Sing Wan Loi Noodle is a noodle shop, not a tasting-menu venue. At ¥ pricing with two consecutive Michelin Plates (2024 and 2025), the value proposition is in the bowl, not a multi-course format. Order what's on the menu and keep your expectations calibrated to the category.
Yes — this is one of the better solo dining formats in Guangzhou. A ¥-tier noodle counter in Liwan District suits solo diners well: no group minimum, no pressure, and a quick turnaround.

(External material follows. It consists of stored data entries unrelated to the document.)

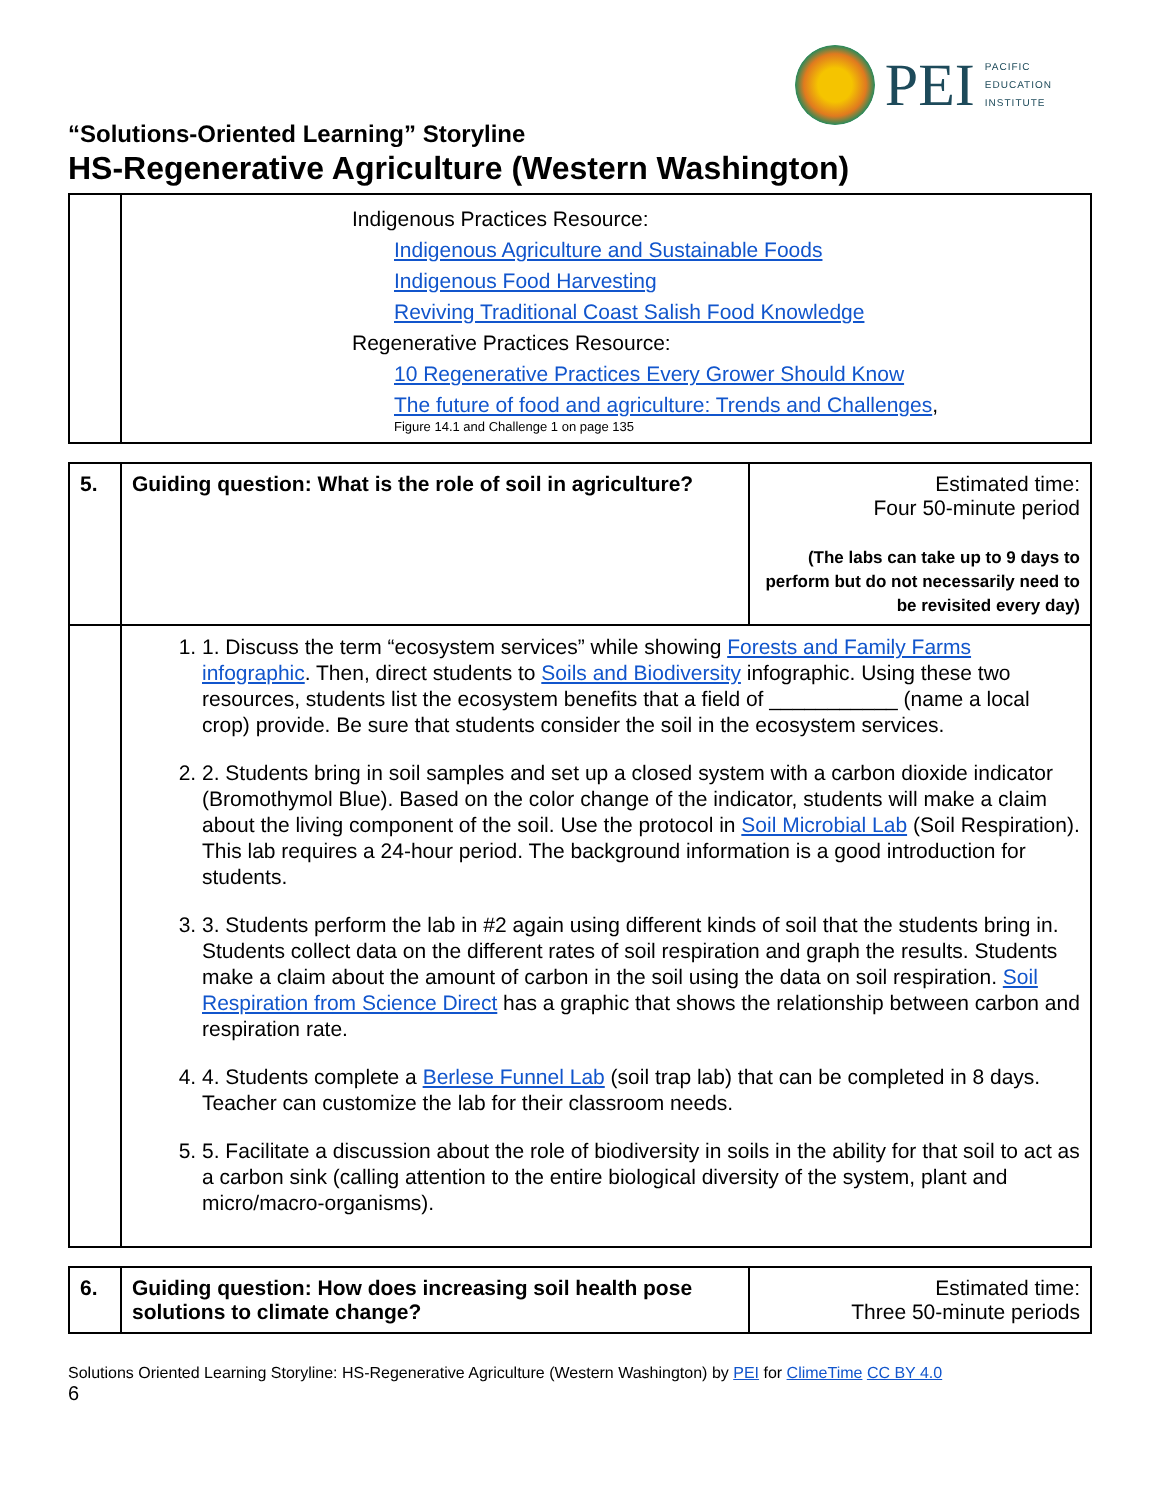PEI
PACIFIC
EDUCATION
INSTITUTE
“Solutions-Oriented Learning” Storyline
HS-Regenerative Agriculture (Western Washington)
| | Indigenous Practices Resource: Indigenous Agriculture and Sustainable Foods Indigenous Food Harvesting Reviving Traditional Coast Salish Food Knowledge Regenerative Practices Resource: 10 Regenerative Practices Every Grower Should Know The future of food and agriculture: Trends and Challenges , Figure 14.1 and Challenge 1 on page 135 |
| 5. | Guiding question: What is the role of soil in agriculture? | Estimated time: Four 50-minute period (The labs can take up to 9 days to perform but do not necessarily need to be revisited every day) |
| | 1. 1. Discuss the term “ecosystem services” while showing Forests and Family Farms infographic . Then, direct students to Soils and Biodiversity infographic. Using these two resources, students list the ecosystem benefits that a field of ___________ (name a local crop) provide. Be sure that students consider the soil in the ecosystem services. 2. 2. Students bring in soil samples and set up a closed system with a carbon dioxide indicator (Bromothymol Blue). Based on the color change of the indicator, students will make a claim about the living component of the soil. Use the protocol in Soil Microbial Lab (Soil Respiration). This lab requires a 24-hour period. The background information is a good introduction for students. 3. 3. Students perform the lab in #2 again using different kinds of soil that the students bring in. Students collect data on the different rates of soil respiration and graph the results. Students make a claim about the amount of carbon in the soil using the data on soil respiration. Soil Respiration from Science Direct has a graphic that shows the relationship between carbon and respiration rate. 4. 4. Students complete a Berlese Funnel Lab (soil trap lab) that can be completed in 8 days. Teacher can customize the lab for their classroom needs. 5. 5. Facilitate a discussion about the role of biodiversity in soils in the ability for that soil to act as a carbon sink (calling attention to the entire biological diversity of the system, plant and micro/macro-organisms). | |
| 6. | Guiding question: How does increasing soil health pose solutions to climate change? | Estimated time: Three 50-minute periods |
Solutions Oriented Learning Storyline: HS-Regenerative Agriculture (Western Washington) by PEI for ClimeTime CC BY 4.0
6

Two Michelin Plates suggest the kitchen is consistent regardless of party size.
Specific dishes are not listed in our data, so we won't speculate. At a Michelin Plate noodle shop in Guangzhou, the noodle dishes are the reason to visit — point at what's moving fast from nearby tables if there's a language barrier.
No reservations appear to be required or offered. Walk-in is standard for a ¥-tier noodle shop in Liwan District. Avoid peak lunch and dinner hours if you want a shorter wait — Michelin Plate recognition at this price tier draws a crowd.
Wear whatever you'd walk around Liwan District in. At ¥ pricing with a noodle-shop format, there is no dress expectation beyond basic tidiness. Leave the business casual for higher-tier venues in Guangzhou.
Keep this venue in your Pearl passport, rate it after you visit, and track it alongside every other place you collect.